An entity controlled by West L.A. real estate management company Realty Center Management Inc. this month bought the three-story property at 6133 Bristol Parkway from Praedium/Palisades Partners in Irvine.

The $247-a-foot price follows only the $287 a foot paid for an office building at 800 Corporate Pointe in a $69.2 million November deal.

Praedium/Palisades purchased the property in 2010 for $8.35 million, $163 a square foot, when it was about 75 percent leased. The company planned to upgrade the property and increase its occupancy to 90 percent before putting it up for sale. The property is now about 85 percent leased.

But the buyer, which had been seeking office space on the Westside, made an off-the-market offer for the property. It sought to occupy up to 10,000 square feet as well as own an income-generating office building.

“They saw it could be a win-win,” said Steve Solomon, Jones Lang LaSalle Inc.’s managing director, who represented the seller in the deal.

Realty Center plans to move to the Culver City site from its current offices at Bundy Drive and Olympic Boulevard by the end of the summer. It plans to continue to operate the building, which has asking rates of about $2.25 a square foot, as is.

Solomon noted that the sale reflected the growing attractiveness of the Culver City market to cost-conscious buyers as other Westside communities heat up.

“They liked it because they could buy a nice office building in West L.A. for under $250 a foot and that same building in Playa Vista would sell for $400 a square foot; that’s just a mile away,” he said. “There’s a lot of demand and I expect the sales market to continue at this momentum for the next 12 to 18 months.”

Jones Lang LaSalle’s Chris Strickfaden also represented the seller in the transaction. The buyer was represented by James Hooks of Cresa and Greg Gill at Lee & Associates.


Warner Center Sale

A newly constructed 244-unit apartment complex in Woodland Hills’ Warner Center has sold for $84 million in the highest price per-square-foot sale of its kind in the area in more than a year.

Teachers Insurance and Annuity Association – College Retirement Equities Fund this month purchased the property at 6355 De Soto Ave., known as Oceano Warner Center, from a development partnership of New York real estate investor Dune Real Estate Partners; Irving, Texas, real estate firm TDI Real Estate Holdings; and an undisclosed land owner.

The $368-per-square-foot price made it the highest multifamily deal on a per-square-foot basis in the Warner Center area in more than a year.

The selling partnership was created in 2011 with a $1 billion platform to develop and sell multifamily properties across the United States. That year, the owner of the De Soto property contributed the vacant site, valued at $14 million, and joined the partnership.

Construction began shortly thereafter. The project began preleasing in August and received its certificate of occupancy in December.

Today, the project is 82 percent leased with an average asking rent of about $2,174 a month.

The apartments, which average 935 square feet, range from one-bedroom, one-bathroom to two-bedroom, two-and-a-half-bathroom units.
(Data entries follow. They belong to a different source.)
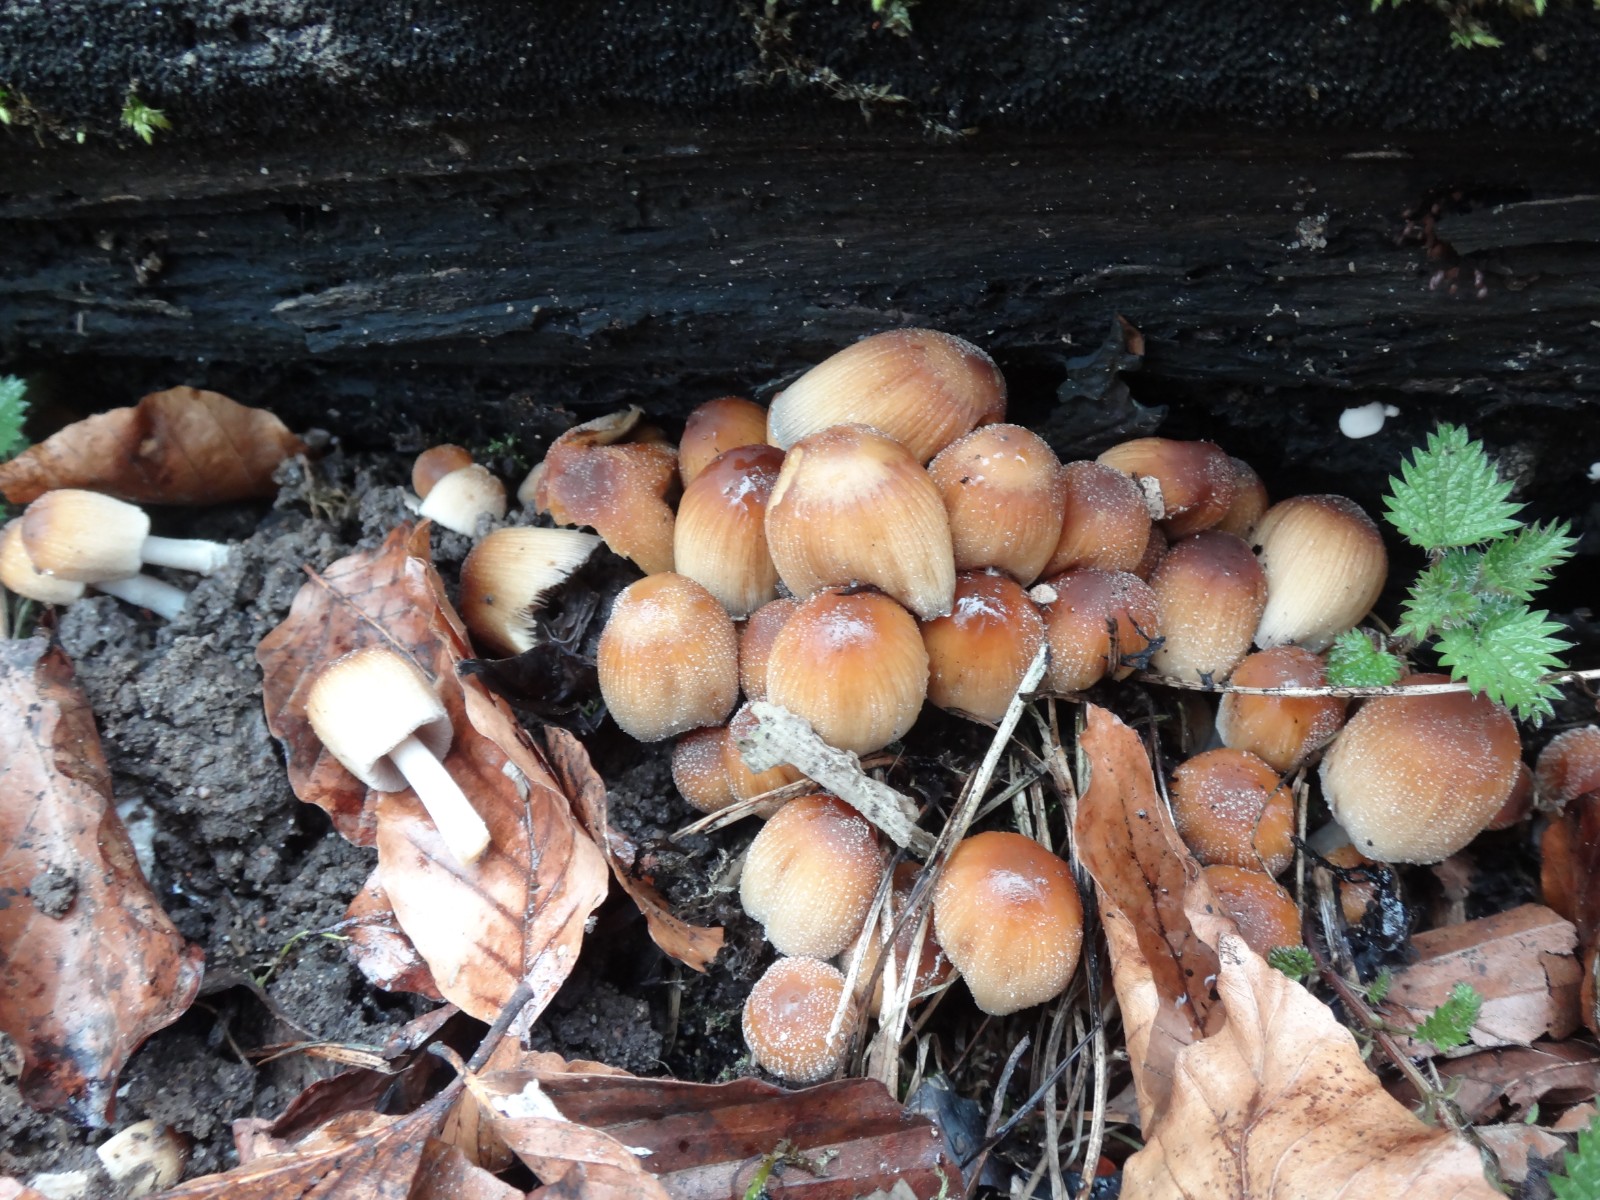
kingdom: Fungi
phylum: Basidiomycota
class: Agaricomycetes
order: Agaricales
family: Psathyrellaceae
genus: Coprinellus
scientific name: Coprinellus micaceus
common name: glimmer-blækhat
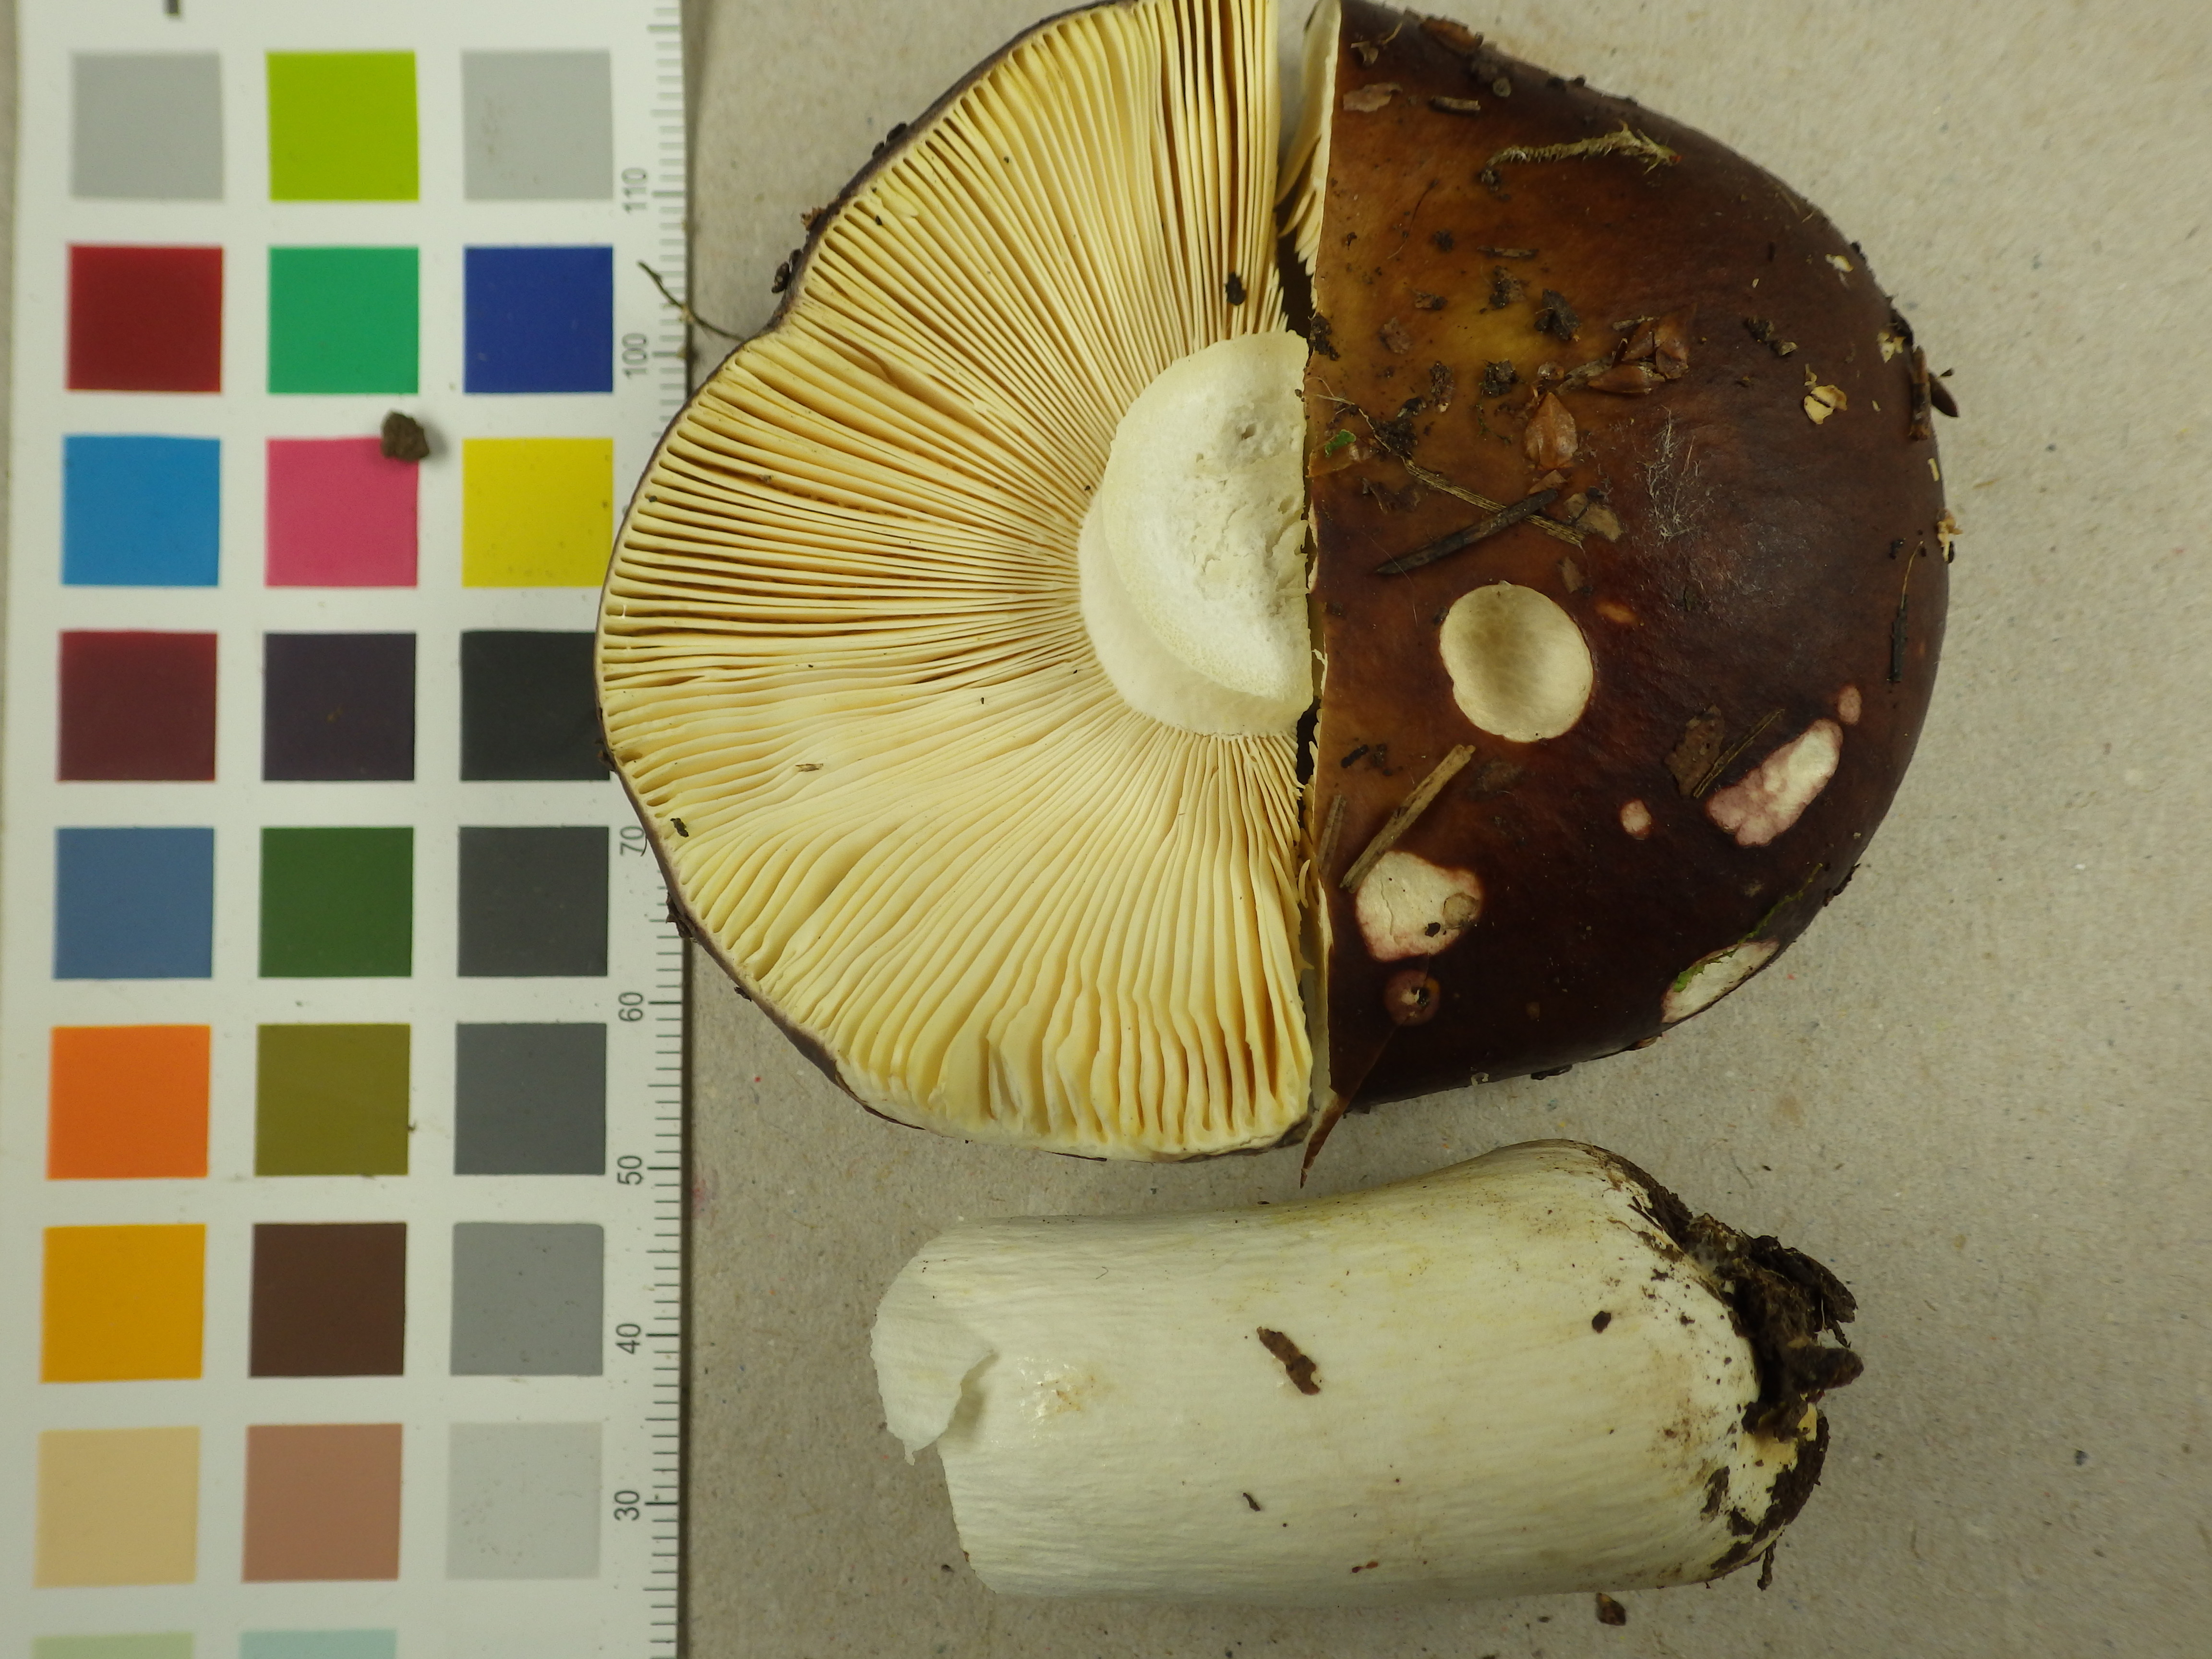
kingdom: Fungi
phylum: Basidiomycota
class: Agaricomycetes
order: Russulales
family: Russulaceae
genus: Russula
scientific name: Russula olivascens
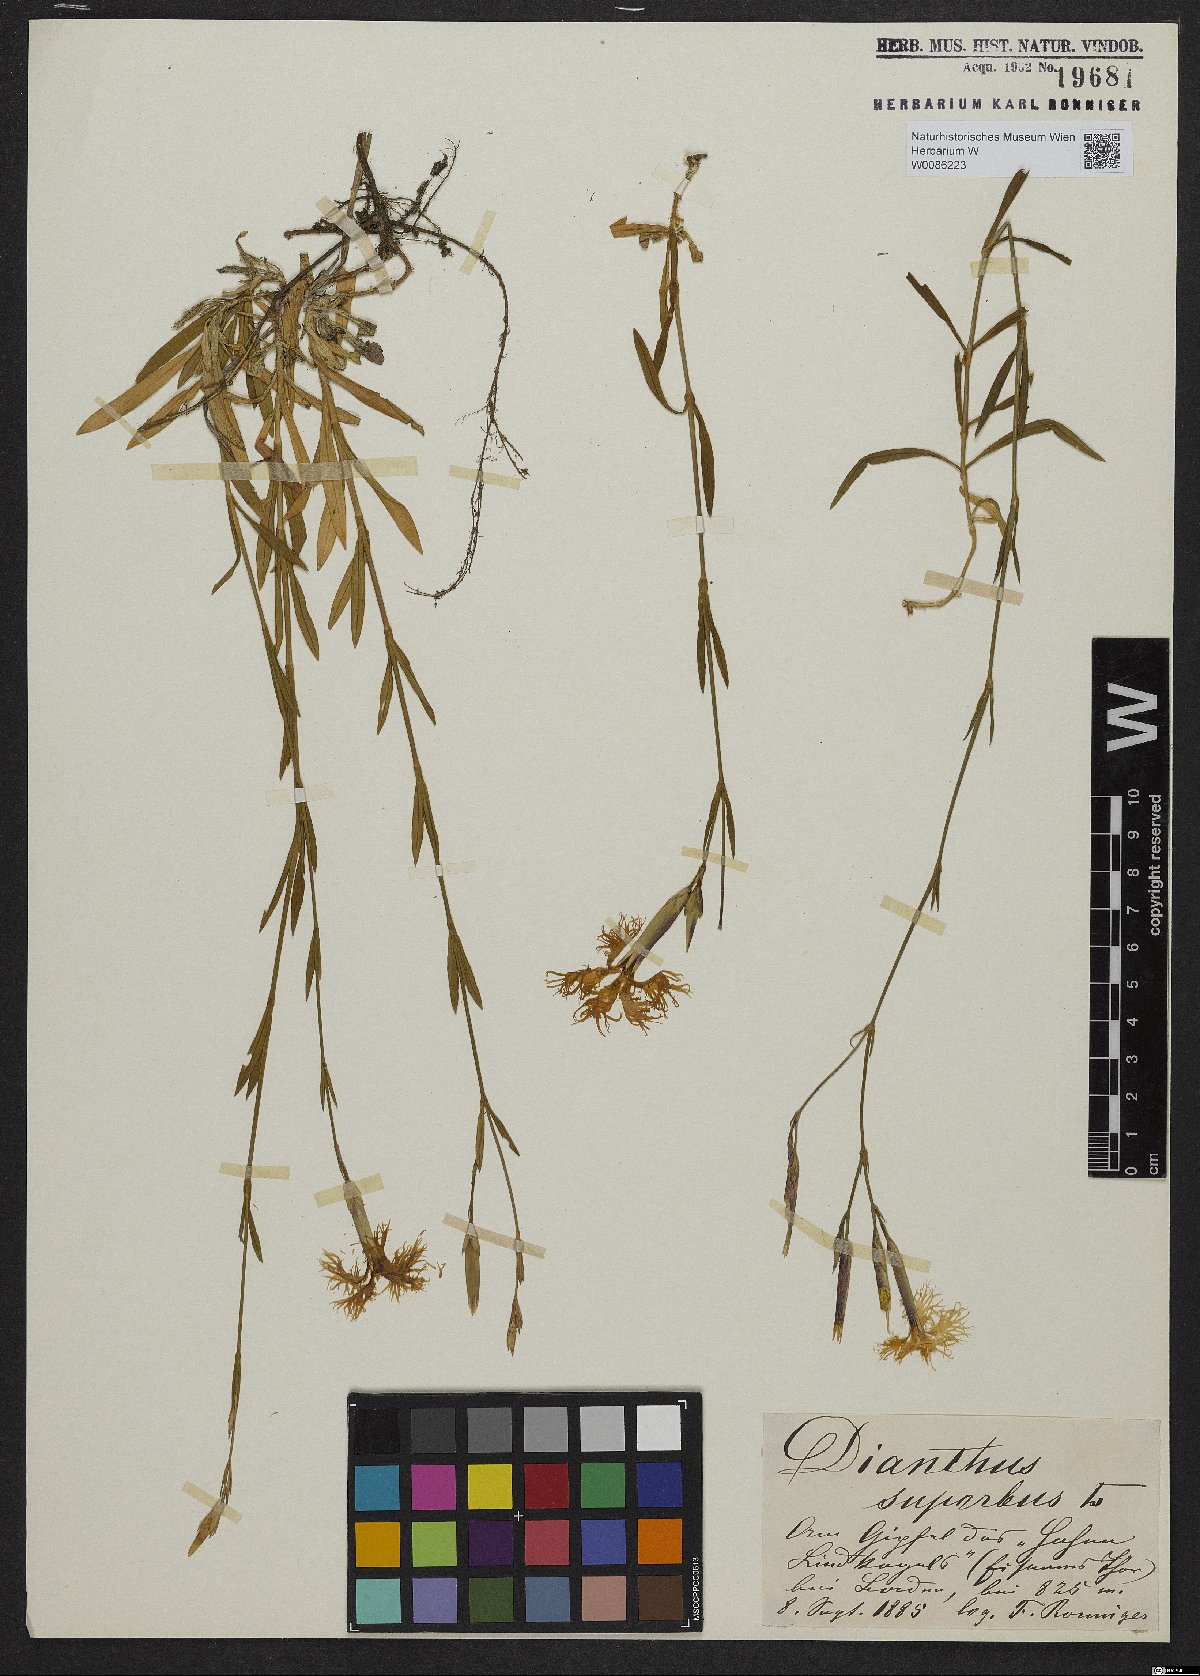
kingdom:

CBRE Group Inc.’s Bob Patterson, who represented the seller, said that project should benefit from a new specific plan approved for Warner Center this year that encourages higher-density development.

“With a new specific plan in place it’s going to get harder to build low density (like this project) in that area,” he said. “The way it’s designed, with 40 percent of the parking underground and 60 percent on grade, you can’t build it anymore in Warner Center.”

CBRE’s Laurie Lustig-Bower and Tyler Anderson also represented TDI and Dune. The buyer was represented internally.

New Senior Homes

Construction has started on a $28.5 million affordable housing community for low-income seniors in South Los Angeles.

Long Beach-based Retirement Housing Foundation is developing the 89-unit, five-story apartment project known as Broadwood Terrace, at 5001-25 S. Main St. Killefer Flammang Architects in Santa Monica is designing the project.

The project will comprise one- and two-bedroom units of between 600 and 900 square feet. It will include a 5,200-square-foot courtyard, library, gym and computer room.

The community is financed by the Department of Housing and Urban Development and housing tax credits from the California Tax Credit Allocation Committee; it is scheduled to be completed next year.